Closed CongWeilin closed 8 months ago
Hello, thank you for your attention. The third equation can be found implemented in the SONG optimizer, available at this link. It offers a 'mode' option, allowing you to choose between 'sgd' and 'adam' for updating model parameters.
Thank you for your timely reply. Could you please point to me which line is implementing $m_{t+1} = \beta_1 m_t + (1-\beta_1) G(\mathbf{w}_t)$, thanks.
Sure. The momentum update for sgd is implemented by: buf.mul(momentum).add(d_p, alpha=1 - dampening). The momentum update for adam is: expavg.mul(beta1).add_(grad, alpha=1 - beta1).

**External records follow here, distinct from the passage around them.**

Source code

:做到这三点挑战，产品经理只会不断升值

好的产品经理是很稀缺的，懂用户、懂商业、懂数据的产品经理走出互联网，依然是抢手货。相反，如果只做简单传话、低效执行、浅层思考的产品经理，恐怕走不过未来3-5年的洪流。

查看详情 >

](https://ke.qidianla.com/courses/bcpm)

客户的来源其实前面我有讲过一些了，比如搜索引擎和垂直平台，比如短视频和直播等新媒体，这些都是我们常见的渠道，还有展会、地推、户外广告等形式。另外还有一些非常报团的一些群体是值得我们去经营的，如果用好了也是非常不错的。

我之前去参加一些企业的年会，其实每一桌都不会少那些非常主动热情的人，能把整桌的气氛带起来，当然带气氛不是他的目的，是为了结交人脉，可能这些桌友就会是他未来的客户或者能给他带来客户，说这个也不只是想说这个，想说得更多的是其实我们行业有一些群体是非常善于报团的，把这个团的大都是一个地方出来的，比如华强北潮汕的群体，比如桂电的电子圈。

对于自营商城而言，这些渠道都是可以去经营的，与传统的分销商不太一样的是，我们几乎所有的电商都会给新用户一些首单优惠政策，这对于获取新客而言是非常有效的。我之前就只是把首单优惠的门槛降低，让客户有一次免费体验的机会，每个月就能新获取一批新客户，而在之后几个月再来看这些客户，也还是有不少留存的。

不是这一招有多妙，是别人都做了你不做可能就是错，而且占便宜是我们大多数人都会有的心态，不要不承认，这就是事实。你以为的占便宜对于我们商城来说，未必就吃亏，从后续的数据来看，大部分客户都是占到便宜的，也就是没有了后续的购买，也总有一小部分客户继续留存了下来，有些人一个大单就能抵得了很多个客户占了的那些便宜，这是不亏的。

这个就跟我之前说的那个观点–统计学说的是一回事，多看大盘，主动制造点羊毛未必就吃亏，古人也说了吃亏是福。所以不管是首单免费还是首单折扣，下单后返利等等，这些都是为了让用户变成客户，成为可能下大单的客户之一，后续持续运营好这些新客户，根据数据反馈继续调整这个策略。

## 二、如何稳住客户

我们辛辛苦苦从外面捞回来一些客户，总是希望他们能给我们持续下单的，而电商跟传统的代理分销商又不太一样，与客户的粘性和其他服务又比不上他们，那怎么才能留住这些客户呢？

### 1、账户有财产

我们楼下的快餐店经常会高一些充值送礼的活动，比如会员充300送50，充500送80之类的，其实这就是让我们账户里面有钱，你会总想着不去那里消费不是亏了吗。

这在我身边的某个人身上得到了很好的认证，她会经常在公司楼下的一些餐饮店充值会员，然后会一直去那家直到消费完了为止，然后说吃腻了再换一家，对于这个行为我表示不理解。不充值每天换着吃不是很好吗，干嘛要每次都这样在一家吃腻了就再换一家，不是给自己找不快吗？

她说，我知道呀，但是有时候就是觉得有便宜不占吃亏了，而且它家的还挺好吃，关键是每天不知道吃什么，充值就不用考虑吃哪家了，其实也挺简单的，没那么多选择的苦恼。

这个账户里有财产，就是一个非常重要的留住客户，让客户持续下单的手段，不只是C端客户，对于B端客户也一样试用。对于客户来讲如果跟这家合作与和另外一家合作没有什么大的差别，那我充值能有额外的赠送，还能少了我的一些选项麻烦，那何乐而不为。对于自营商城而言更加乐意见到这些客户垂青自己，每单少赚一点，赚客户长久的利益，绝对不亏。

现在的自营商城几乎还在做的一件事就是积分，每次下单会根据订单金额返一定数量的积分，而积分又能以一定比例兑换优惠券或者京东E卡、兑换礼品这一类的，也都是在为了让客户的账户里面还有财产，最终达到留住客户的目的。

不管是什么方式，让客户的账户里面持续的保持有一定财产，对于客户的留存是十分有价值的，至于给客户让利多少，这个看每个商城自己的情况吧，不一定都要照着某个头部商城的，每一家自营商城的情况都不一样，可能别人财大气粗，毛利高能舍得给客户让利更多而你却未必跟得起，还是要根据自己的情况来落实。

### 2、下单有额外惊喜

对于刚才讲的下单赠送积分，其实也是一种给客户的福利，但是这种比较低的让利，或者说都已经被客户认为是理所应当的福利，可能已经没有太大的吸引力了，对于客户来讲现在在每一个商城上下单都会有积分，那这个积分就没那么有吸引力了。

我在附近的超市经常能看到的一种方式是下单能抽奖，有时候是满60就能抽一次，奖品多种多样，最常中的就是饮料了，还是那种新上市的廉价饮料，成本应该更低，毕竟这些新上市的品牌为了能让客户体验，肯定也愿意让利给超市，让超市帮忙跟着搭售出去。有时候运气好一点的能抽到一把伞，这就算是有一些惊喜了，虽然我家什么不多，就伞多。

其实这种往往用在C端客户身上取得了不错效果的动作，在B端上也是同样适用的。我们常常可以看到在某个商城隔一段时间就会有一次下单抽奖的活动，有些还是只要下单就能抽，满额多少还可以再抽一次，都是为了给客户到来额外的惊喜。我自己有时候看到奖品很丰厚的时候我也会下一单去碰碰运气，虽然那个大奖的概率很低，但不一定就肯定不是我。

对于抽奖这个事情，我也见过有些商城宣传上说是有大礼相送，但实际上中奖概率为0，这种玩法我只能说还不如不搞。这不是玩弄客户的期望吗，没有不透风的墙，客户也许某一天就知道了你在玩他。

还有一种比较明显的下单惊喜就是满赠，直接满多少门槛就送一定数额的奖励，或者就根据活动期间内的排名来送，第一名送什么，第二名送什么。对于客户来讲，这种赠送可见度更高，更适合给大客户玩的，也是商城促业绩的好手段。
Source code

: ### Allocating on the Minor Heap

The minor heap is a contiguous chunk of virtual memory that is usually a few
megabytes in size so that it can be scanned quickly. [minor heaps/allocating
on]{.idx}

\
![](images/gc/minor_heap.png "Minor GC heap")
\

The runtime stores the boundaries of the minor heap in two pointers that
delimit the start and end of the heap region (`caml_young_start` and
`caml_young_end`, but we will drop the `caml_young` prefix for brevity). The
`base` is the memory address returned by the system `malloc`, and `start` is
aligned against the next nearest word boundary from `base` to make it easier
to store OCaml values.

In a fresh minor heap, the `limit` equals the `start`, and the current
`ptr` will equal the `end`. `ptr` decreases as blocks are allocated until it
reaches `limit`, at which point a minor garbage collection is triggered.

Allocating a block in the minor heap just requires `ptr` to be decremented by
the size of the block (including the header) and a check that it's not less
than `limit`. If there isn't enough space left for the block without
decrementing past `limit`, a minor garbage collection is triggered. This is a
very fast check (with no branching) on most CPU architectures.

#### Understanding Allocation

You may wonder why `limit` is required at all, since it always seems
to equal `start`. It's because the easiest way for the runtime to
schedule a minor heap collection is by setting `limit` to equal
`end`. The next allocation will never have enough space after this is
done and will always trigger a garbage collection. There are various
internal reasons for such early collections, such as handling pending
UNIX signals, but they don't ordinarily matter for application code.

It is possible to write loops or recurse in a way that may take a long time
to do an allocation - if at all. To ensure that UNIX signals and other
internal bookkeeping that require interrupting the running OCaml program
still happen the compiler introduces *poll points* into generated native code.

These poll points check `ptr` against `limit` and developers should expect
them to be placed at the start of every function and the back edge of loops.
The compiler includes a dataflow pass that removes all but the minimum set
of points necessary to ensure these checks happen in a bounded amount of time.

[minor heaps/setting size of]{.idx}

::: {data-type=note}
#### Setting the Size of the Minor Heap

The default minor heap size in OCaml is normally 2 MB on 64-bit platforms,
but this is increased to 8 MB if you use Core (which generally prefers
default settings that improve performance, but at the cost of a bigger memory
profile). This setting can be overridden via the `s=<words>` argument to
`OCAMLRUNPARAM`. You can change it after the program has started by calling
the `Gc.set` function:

Hi, thank you for this awesome package.
I have some question regarding implementation of SONG. After carefully reading the implementation, I couldn't find where the 3rd equation of https://docs.libauc.org/api/libauc.optimizers.html#module-libauc.optimizers.song (i.e., gradient variance reduction) is implemented by checking the code at https://docs.libauc.org/_modules/libauc/optimizers/song.html#SONG.step. The PyTorch implementation of SONG optimizer seems like a combination of SGD and Adam, and I couldn't find that step 3.
Please let me know if I have missed anything or overlook some details. Many thanks.